The defendant argued that this evidence was not affirmative of federal jurisdiction. It showed, at most, that the tribe was “under Congress’s linear authority” and was not sufficient, said Sara Costello, federal attorney for the defense.
Azorsky also brought up reports in which the federal government considered taking an action regarding the Mashpee Wampanoag Tribe and then ultimately decided against it. Because no action was taken, the Interior Department dismissed those reports as evidence.
Azorsky emphasized that action does not determine jurisdiction. She said acknowledgment of responsibility is the standard.
“Isn’t a decision not to do something just as much an action as a decision to do something?” Judge Friedman asked the defense.
“The decision to do nothing does not show that the tribe is under federal jurisdiction,” Costello said.
The plaintiff argued the Bernhardt’s order to remove the tribe’s land from trust was arbitrary and capricious because he had rejected evidence that other tribes have used to obtain trust land in the past. The defense said the Interior Department’s 2018 decision was thoroughly evaluated and consistent with prior decisions.
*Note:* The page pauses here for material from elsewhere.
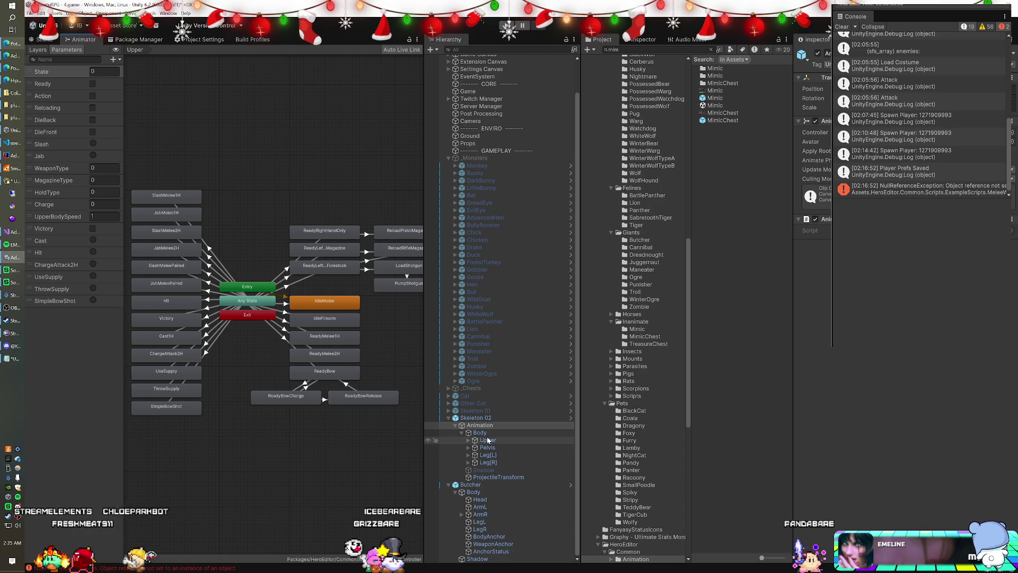
click(480, 486)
“The Interior Department thoroughly discussed each piece of evidence and thoroughly explained why it chose to do what it did,” Costello said. “The Interior applied the correct standard for determining the federal jurisdiction, set forth in the M-Opinion.”
The “M-Opinion” is a legal opinion the Department of the Interior had been using to determine whether a tribe was under federal jurisdiction at the time of the Indian Reorganization Act. In March, Deputy Solicitor for Indian Affairs Daniel H. Jorjani withdrew the opinion, concluding in a March 5 document that the interpretation of the first definition of “Indian” is not consistent with the “ordinary meaning, statutory context, legislative history, or contemporary administrative understanding” of the phrase ’recognized Indian tribe now under federal jurisdiction.”
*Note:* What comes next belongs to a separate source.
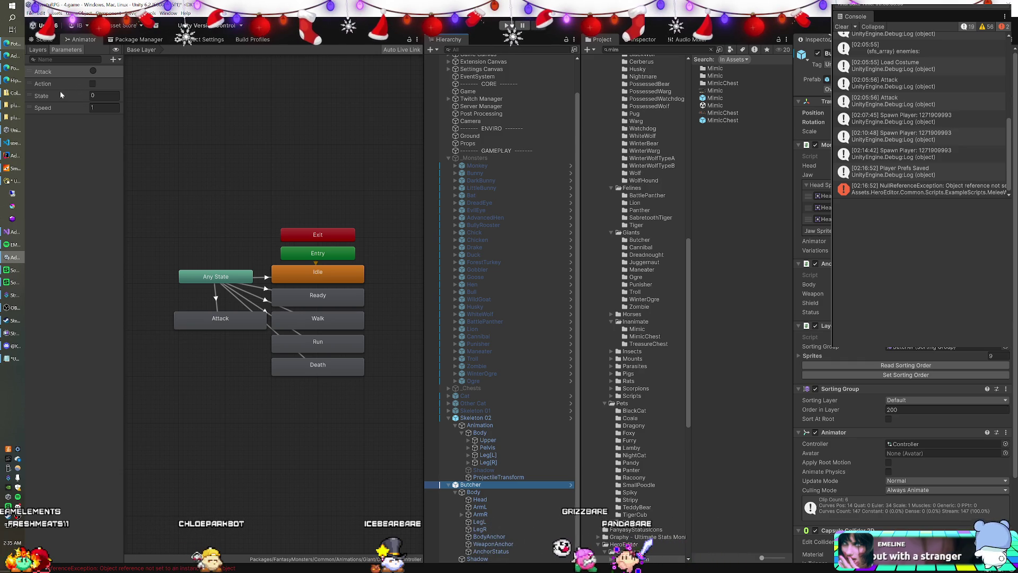
Step: Start renaming the Attack parameter, then revert it back to Attack
click(60, 75)
double_click(59, 74)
Jorjani had issued another memorandum that provided a four-step procedure for determining tribal eligibility that would be “more consistent with how Congress and the Department would have understood them” in 1934.
Judge Friedman criticized that change, calling the March 5 document a “joke” and “incomprehensible.”
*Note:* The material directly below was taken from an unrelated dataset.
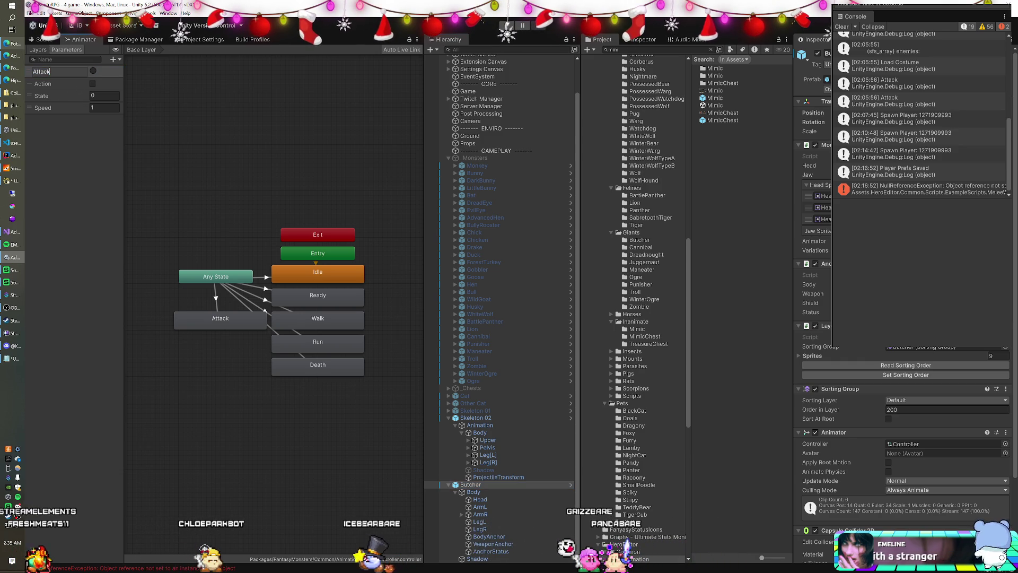
text(1)
key(BackSpace)
key(BackSpace)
If the current matter is remanded, Costello said, the tribe’s case will be a pending application, and so the new guidance would apply, Costello said.
“Basically you’re saying, ‘Heads I win, tails you lose,’” Friedman said. “If I remanded to Interior, you want to apply a new guidance to them which makes it harder for them to succeed.”
The new guidelines would not make it harder for the tribe to succeed in keeping its land in trust, Costello argued.
Costello emphasized that if the tribe’s land is taken out of trust, it will still have access to different funding because of its status as a federally recognized tribe. It is still entitled to COVID-19 aid under the CARES Act, as well as other funds regarding social services and transportation.
“That’s not dependent on having land under trust,” Costello said.
If Friedman he were to rule in favor of the Department of the Interior, and the tribe’s land were taken out of trust, the land would return to the previous deed holder, Azorsky said.
The Taunton land would be lost because of the mortgages, she said, and because the tribe has an intergovernmental agreement with the city of Taunton, the city also would be hurt.
“Interior is the federal trustee for the tribe, and Interior has an obligation to protect the tribe,” Azorsky said. “It doesn’t make sense that there is a rush to take this land out of trust. There still has to be an orderly process, and the tribe’s federal trustee rushing to judgment to disestablish this reservation when no procedure has been figured out yet, it doesn’t make sense.”
While the teleconference dropped for listeners near the end of the plaintiff’s rebuttal, the public was able to listen in for most of the hearing.